Johann Sebastian Bach war sehr interessiert an den Bemühungen seines Landsmannes und verhalf der neuen Stimmung unverzüglich zu weltweiter Verbreitung. Er schuf das "wohltemperierte Klavier" in zwei Teilen mit jeweils 24 Präludien und Fugen und zeigte damit allen, dass man mit der "wohltemperierten Stimmung" in allen und durch alle Tonarten musizieren konnte. Ein Meilenstein der Musikgeschichte.

Das ganze Thema wird in eindrucksvoller Weise von dem Amerikaner Robert Jourdain in seinem Buch "Das wohltemperierte Gehirn" (Spektrum) dargestellt.
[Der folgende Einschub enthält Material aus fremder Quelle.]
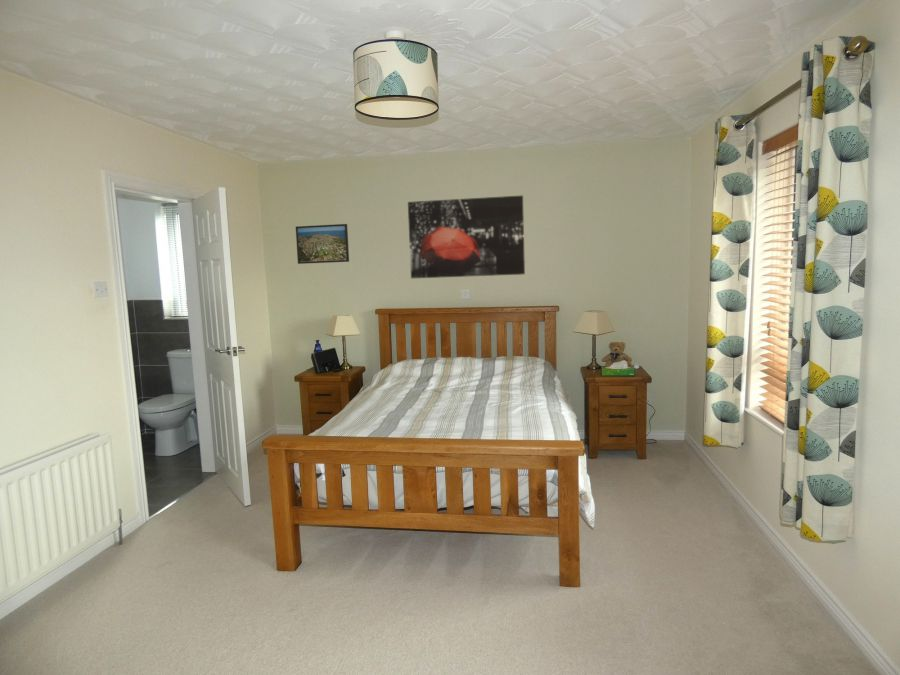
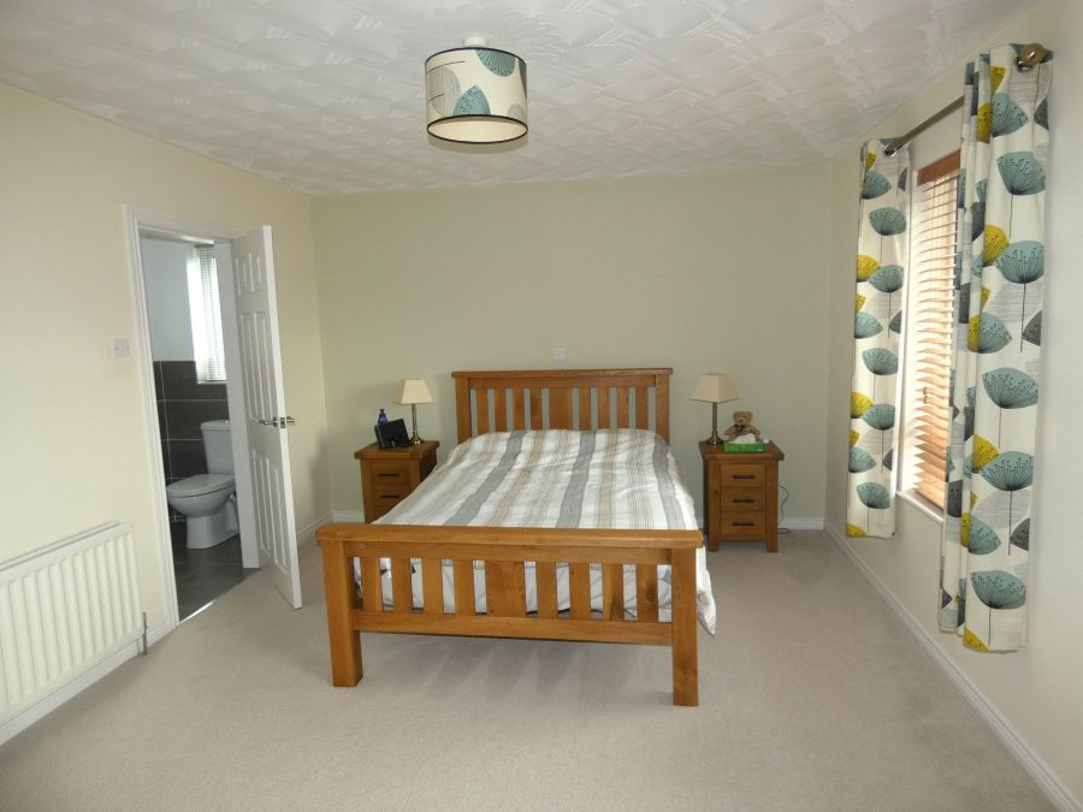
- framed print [295,223,350,265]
- wall art [407,194,526,280]
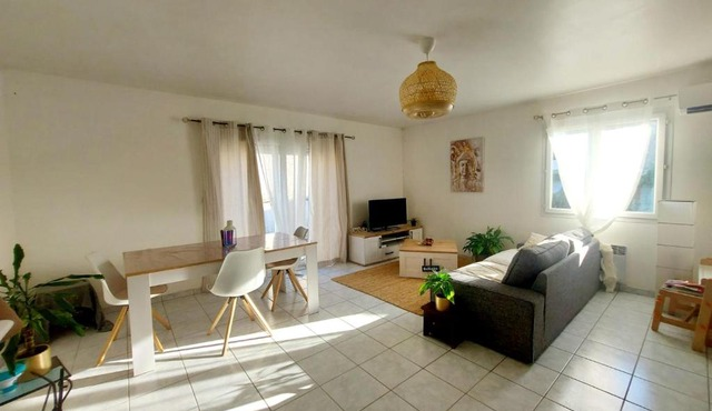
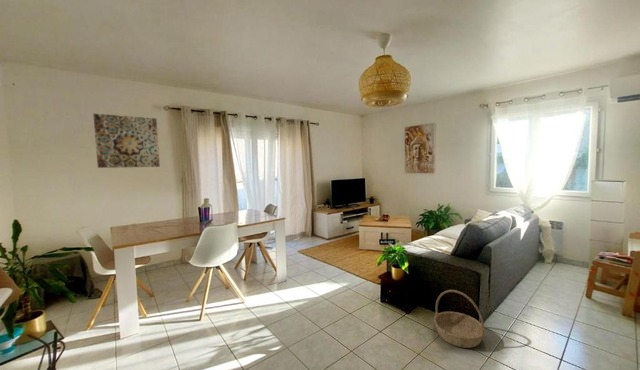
+ wall art [92,112,161,169]
+ basket [433,289,486,349]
Siehe auch Musik-Brockhaus und Ullstein-Musiklexikon unter den Stichworten "Stimmung", "Temperatur", "Komma" sowie Wikipedia unter das "wohltemperierte Klavier".

Es ist ein weiter Bogen von den 17 Kamelen zur "wohltemperierten Stimmung". Beide Geschichten verbindet jedoch ein Gedanke: Wer vor einer objektiv unlösbaren Aufgabe steht, sollte erst dann aufgeben, wenn er erfolglos versucht hat, die Aufgabe durch Veränderung lösbar zu machen. Manchmal gelingt das.